Já na génese da fábrica de Eiras esteve o trabalho do grupo farmacêutico, ao longo de mais de uma década, em parceria com duas empresas alemãs, no desenvolvimento de medicamentos oncológicos potentes, direcionados ao mercado hospitalar, resultando num “portfólio muito interessante, talvez dos mais interessantes que existem nas empresas europeias” para combater o cancro.
Paulo Barradas Rebelo explicou que a unidade de Eiras está destinada à produção de medicamentos sólidos de alta potência e que 90% da capacidade da nova fábrica será para esses medicamentos oncológicos.

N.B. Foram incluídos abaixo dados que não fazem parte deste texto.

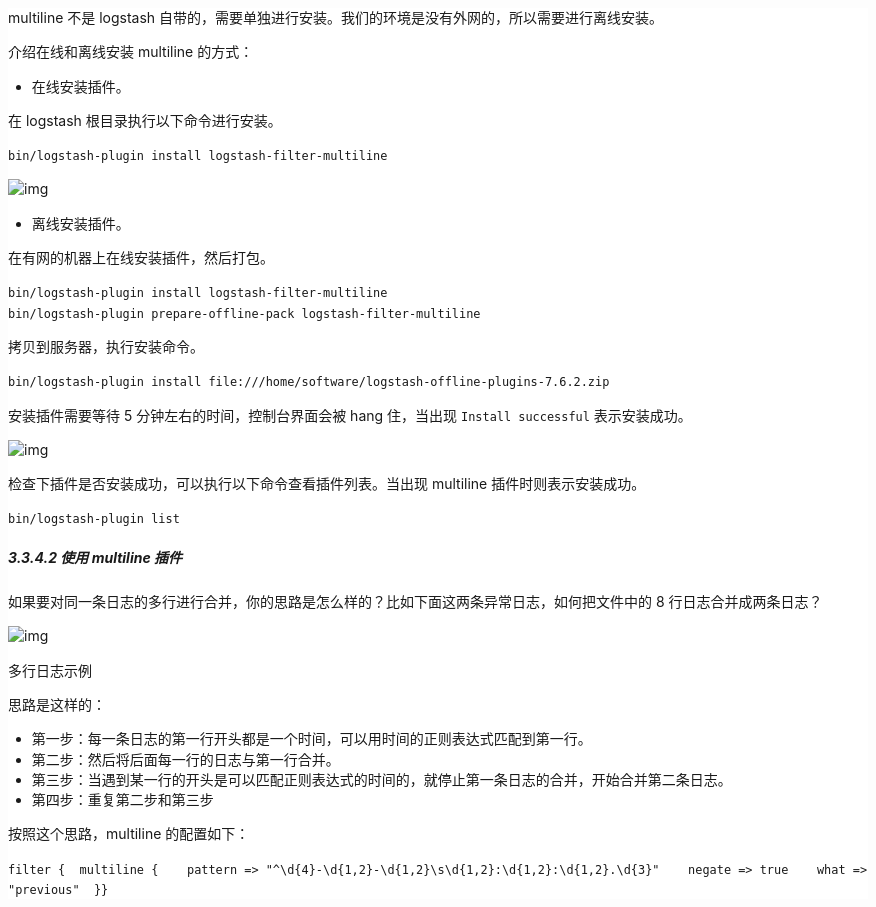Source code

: multiline 不是 logstash 自带的，需要单独进行安装。我们的环境是没有外网的，所以需要进行离线安装。

介绍在线和离线安装 multiline 的方式：

- 在线安装插件。

在 logstash 根目录执行以下命令进行安装。

```
bin/logstash-plugin install logstash-filter-multiline
```

![img](http://cdn.jayh.club/uPic/640-20220601205340538Q6974l.png)

- 离线安装插件。

在有网的机器上在线安装插件，然后打包。

```
bin/logstash-plugin install logstash-filter-multiline
bin/logstash-plugin prepare-offline-pack logstash-filter-multiline
```

拷贝到服务器，执行安装命令。

```
bin/logstash-plugin install file:///home/software/logstash-offline-plugins-7.6.2.zip
```

安装插件需要等待 5 分钟左右的时间，控制台界面会被 hang 住，当出现 `Install successful` 表示安装成功。

![img](http://cdn.jayh.club/uPic/640-20220601205340562yg2hnh.png)

检查下插件是否安装成功，可以执行以下命令查看插件列表。当出现 multiline 插件时则表示安装成功。

```
bin/logstash-plugin list
```

##### 3.3.4.2 使用 multiline 插件

如果要对同一条日志的多行进行合并，你的思路是怎么样的？比如下面这两条异常日志，如何把文件中的 8 行日志合并成两条日志？

![img](http://cdn.jayh.club/uPic/640-20220601205340601PCH1Ir.png)

多行日志示例

思路是这样的：

- 第一步：每一条日志的第一行开头都是一个时间，可以用时间的正则表达式匹配到第一行。
- 第二步：然后将后面每一行的日志与第一行合并。
- 第三步：当遇到某一行的开头是可以匹配正则表达式的时间的，就停止第一条日志的合并，开始合并第二条日志。
- 第四步：重复第二步和第三步

按照这个思路，multiline 的配置如下：

```
filter {  multiline {    pattern => "^\d{4}-\d{1,2}-\d{1,2}\s\d{1,2}:\d{1,2}:\d{1,2}.\d{3}"    negate => true    what => "previous"  }}
```
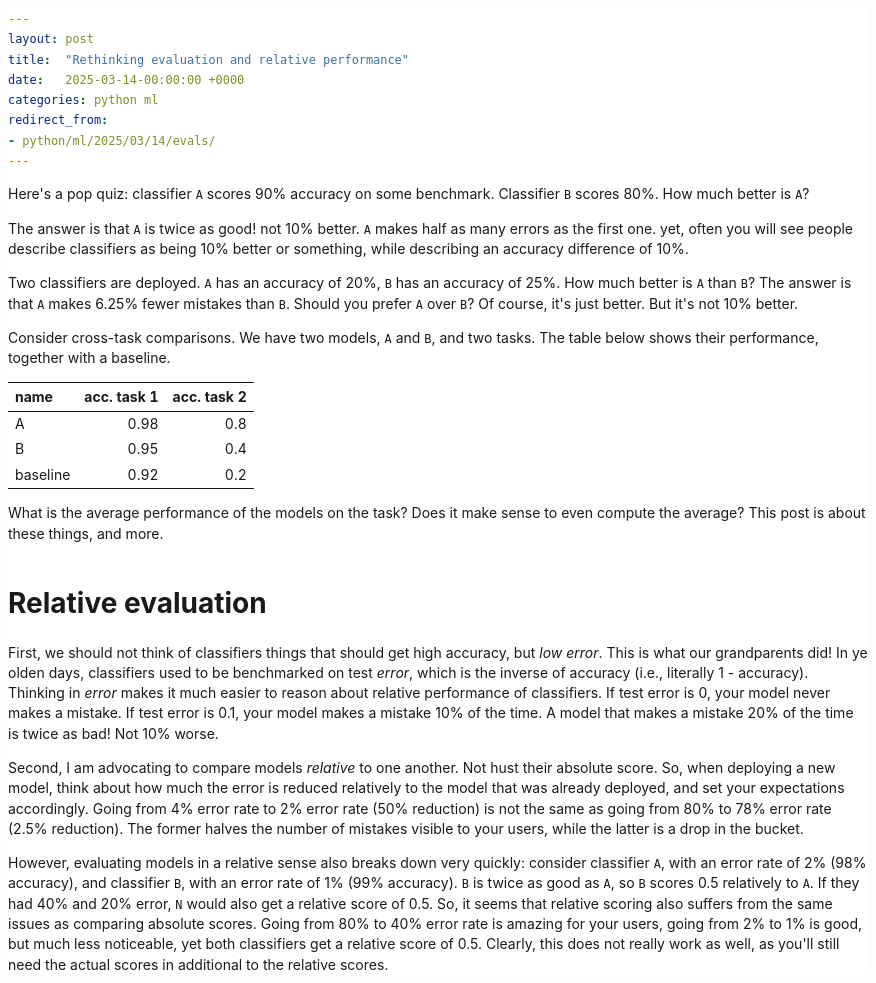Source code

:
 ```yaml
---
layout: post
title:  "Rethinking evaluation and relative performance"
date:   2025-03-14-00:00:00 +0000
categories: python ml
redirect_from:
- python/ml/2025/03/14/evals/
---
```


Here's a pop quiz: classifier `A` scores 90% accuracy on some benchmark. Classifier `B` scores 80%. How much better is `A`?

The answer is that `A` is twice as good! not 10% better. `A` makes half as many errors as the first one. yet, often you will see people describe classifiers as being 10% better or something, while describing an accuracy difference of 10%.

Two classifiers are deployed. `A` has an accuracy of 20%, `B` has an accuracy of 25%. How much better is `A` than `B`? The answer is that `A` makes 6.25% fewer mistakes than `B`. Should you prefer `A` over `B`? Of course, it's just better. But it's not 10% better.

Consider cross-task comparisons. We have two models, `A` and `B`, and two tasks. The table below shows their performance, together with a baseline.

| name                                                        |      acc. task 1 |  acc. task 2 |
|:------------------------------------------------------------|---------:|-------:|
| A                 | 0.98 |  0.8          |
| B                        | 0.95  | 0.4    |
| baseline                 | 0.92 | 0.2    |

What is the average performance of the models on the task? Does it make sense to even compute the average? This post is about these things, and more.

# Relative evaluation

First, we should not think of classifiers things that should get high accuracy, but _low error_. This is what our grandparents did! In ye olden days, classifiers used to be benchmarked on test _error_, which is the inverse of accuracy (i.e., literally 1 - accuracy). Thinking in _error_ makes it much easier to reason about relative performance of classifiers. If test error is 0, your model never makes a mistake. If test error is 0.1, your model makes a mistake 10% of the time. A model that makes a mistake 20% of the time is twice as bad! Not 10% worse.

Second, I am advocating to compare models _relative_ to one another. Not hust their absolute score. So, when deploying a new model, think about how much the error is reduced relatively to the model that was already deployed, and set your expectations accordingly. Going from 4% error rate to 2% error rate (50% reduction) is not the same as going from 80% to 78% error rate (2.5% reduction). The former halves the number of mistakes visible to your users, while the latter is a drop in the bucket.

However, evaluating models in a relative sense also breaks down very quickly: consider classifier `A`, with an error rate of 2% (98% accuracy), and classifier `B`, with an error rate of 1% (99% accuracy). `B` is twice as good as `A`, so `B` scores 0.5 relatively to `A`. If they had 40% and 20% error, `N` would also get a relative score of 0.5. So, it seems that relative scoring also suffers from the same issues as comparing absolute scores. Going from 80% to 40% error rate is amazing for your users, going from 2% to 1% is good, but much less noticeable, yet both classifiers get a relative score of 0.5. Clearly, this does not really work as well, as you'll still need the actual scores in additional to the relative scores.
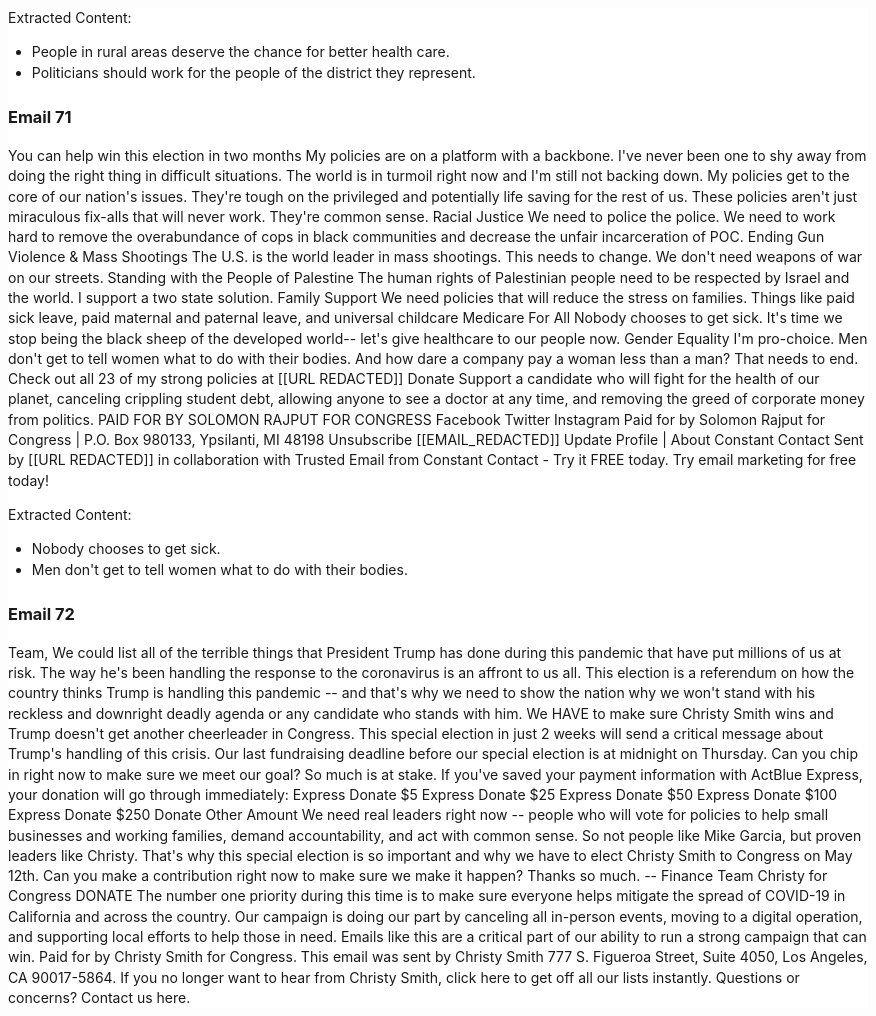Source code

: Extracted Content:
- People in rural areas deserve the chance for better health care.
- Politicians should work for the people of the district they represent.

### Email 71
You can help win this election in two months My policies are on a platform with a backbone. I've never been one to shy away from doing the right thing in difficult situations. The world is in turmoil right now and I'm still not backing down. My policies get to the core of our nation's issues. They're tough on the privileged and potentially life saving for the rest of us. These policies aren't just miraculous fix-alls that will never work. They're common sense. Racial Justice We need to police the police. We need to work hard to remove the overabundance of cops in black communities and decrease the unfair incarceration of POC. Ending Gun Violence & Mass Shootings The U.S. is the world leader in mass shootings. This needs to change. We don't need weapons of war on our streets. Standing with the People of Palestine The human rights of Palestinian people need to be respected by Israel and the world. I support a two state solution. Family Support We need policies that will reduce the stress on families. Things like paid sick leave, paid maternal and paternal leave, and universal childcare Medicare For All Nobody chooses to get sick. It's time we stop being the black sheep of the developed world-- let's give healthcare to our people now. Gender Equality I'm pro-choice. Men don't get to tell women what to do with their bodies. And how dare a company pay a woman less than a man? That needs to end. Check out all 23 of my strong policies at [[URL REDACTED]] Donate Support a candidate who will fight for the health of our planet, canceling crippling student debt, allowing anyone to see a doctor at any time, and removing the greed of corporate money from politics. PAID FOR BY SOLOMON RAJPUT FOR CONGRESS Facebook    Twitter    Instagram Paid for by Solomon Rajput for Congress | P.O. Box 980133, Ypsilanti, MI 48198 Unsubscribe [[EMAIL_REDACTED]] Update Profile | About Constant Contact Sent by [[URL REDACTED]] in collaboration with Trusted Email from Constant Contact - Try it FREE today. Try email marketing for free today!

Extracted Content:
- Nobody chooses to get sick.
- Men don't get to tell women what to do with their bodies.

### Email 72
Team, We could list all of the terrible things that President Trump has done during this pandemic that have put millions of us at risk. The way he's been handling the response to the coronavirus is an affront to us all. This election is a referendum on how the country thinks Trump is handling this pandemic -- and that's why we need to show the nation why we won't stand with his reckless and downright deadly agenda or any candidate who stands with him. We HAVE to make sure Christy Smith wins and Trump doesn't get another cheerleader in Congress. This special election in just 2 weeks will send a critical message about Trump's handling of this crisis. Our last fundraising deadline before our special election is at midnight on Thursday. Can you chip in right now to make sure we meet our goal? So much is at stake. If you've saved your payment information with ActBlue Express, your donation will go through immediately: Express Donate $5 Express Donate $25 Express Donate $50 Express Donate $100 Express Donate $250 Donate Other Amount We need real leaders right now -- people who will vote for policies to help small businesses and working families, demand accountability, and act with common sense. So not people like Mike Garcia, but proven leaders like Christy. That's why this special election is so important and why we have to elect Christy Smith to Congress on May 12th. Can you make a contribution right now to make sure we make it happen? Thanks so much. \-- Finance Team Christy for Congress DONATE The number one priority during this time is to make sure everyone helps mitigate the spread of COVID-19 in California and across the country. Our campaign is doing our part by canceling all in-person events, moving to a digital operation, and supporting local efforts to help those in need. Emails like this are a critical part of our ability to run a strong campaign that can win. Paid for by Christy Smith for Congress. This email was sent by Christy Smith 777 S. Figueroa Street, Suite 4050, Los Angeles, CA 90017-5864. If you no longer want to hear from Christy Smith, click here to get off all our lists instantly. Questions or concerns? Contact us here.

Cerca de 98% da produção da nova unidade industrial destina-se à exportação, já que a nova fábrica possui uma capacidade instalada de 300 milhões de unidades e o mercado português nos hospitais apenas absorve cerca de 40 milhões.
“Estamos sobredimensionados para o nosso mercado e o objetivo é aumentar as exportações”, sublinhou o empresário.
Atualmente, a farmacêutica de Coimbra exporta para 45 países, com um foco de maior dimensão na Europa e EUA, mas chegando também à Austrália, Vietname, Arábia Saudita, África (Angola e Moçambique) e América Latina.
Uma das vantagens competitivas da Bluepharma tem sido os seus recursos humanos, que se cifram em cerca de 750 pessoas: “Temos gente muito boa a trabalhar, muito bem preparada, mas será o desafio dos próximos anos, quer para nós, quer para todas as empresas da nossa dimensão. A guerra de talentos existe no mercado e hoje o mercado globalizou-se na área dos recursos humanos, é possível em Coimbra trabalhar para Berlim ou Nova Iorque, e esse é o desafio do futuro em Portugal”, notou Paulo Barradas Rebelo.
“Não me canso de repetir que nós já pagamos salários justos para as pessoas receberem salários injustos. Temos um Estado que não para de engordar e os portugueses não param de emagrecer. Temos de trabalhar no sentido de ter um Estado mais parcimonioso nos custos que tem, sob pena de isto não dar para tudo. Não é elástico, os orçamentos não são elásticos, e enquanto o Estado gastar como gasta, falta a alguém, e falta às pessoas”, disse o presidente da Bluepharma.